Swapped out my tubing saturday. Tried to no avail to get my D-loop twisted to the right setting to make my peep straight while tubing was off. would always be off to the left. Put new tubing back on it. Have an idea to change new peeps when the OBAMA recession is over and I can afford a 4$ peep.


----------



## neo71665

SonnyThomas said:


> I've read this numerous times. First, I will not use the clip that comes with most kits. I tie a knot around the down cable. Pulled tight it doesn't slip and have never seen the tubing break here. The tubing usually breaks at the post of the peep. I've used one on the my hunting bow for the last 11 years.

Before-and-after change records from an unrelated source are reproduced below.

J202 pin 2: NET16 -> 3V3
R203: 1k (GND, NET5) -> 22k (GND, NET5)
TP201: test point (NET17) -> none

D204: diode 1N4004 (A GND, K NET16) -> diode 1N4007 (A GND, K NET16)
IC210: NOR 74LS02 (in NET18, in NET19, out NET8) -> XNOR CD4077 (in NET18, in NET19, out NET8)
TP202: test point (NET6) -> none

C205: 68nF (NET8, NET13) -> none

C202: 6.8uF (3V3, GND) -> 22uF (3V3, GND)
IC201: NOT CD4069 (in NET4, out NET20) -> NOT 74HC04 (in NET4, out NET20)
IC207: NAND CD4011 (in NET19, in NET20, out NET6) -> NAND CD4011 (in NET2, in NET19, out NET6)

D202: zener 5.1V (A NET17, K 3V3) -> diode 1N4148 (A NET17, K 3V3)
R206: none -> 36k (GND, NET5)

Congrats on being lucky. I used one for years. Changed the tube every year and still had one pop me in the cheek while drawing back on a deer.


----------



## arrowshooters

Like said try a little longer tube and also make sure that you tie it to the cable a little higher. This will keep it from pulling at too much of an angle at full draw.


----------



## SonnyThomas

neo71665 said:


> Congrats on being lucky. I used one for years. Changed the tube every year and still had one pop me in the cheek while drawing back on a deer.


No luck about it. It's called preventive maintenance. I check things over, strings, rest, cushion buttons, and rubber tubing (dryness, dry rot, cracks). I use tubing long enough that stress is lowered and adjust the knot on the buss cable so the tubing is aligned with the peep post.

I use tubing on my hunting bow (shooting off the string). I want that peep exactly where it should be regardless of weather conditions (hot to cold, dry to wet) or lack of activity. My target and 3D bows (looped and used almost daily) have only peeps.


----------



## bltefft

Also, make sure your peep is pointed in the right direction (toward the cables). My tube was breaking and it was clear to see that the stress of turning the peep to line it up was getting it. I pressed my bow, flipped the peep 180 degrees and it was been good ever since.

I've had two breaks and both times the break happened at the peep and didn't come back toward me.

Bobby


----------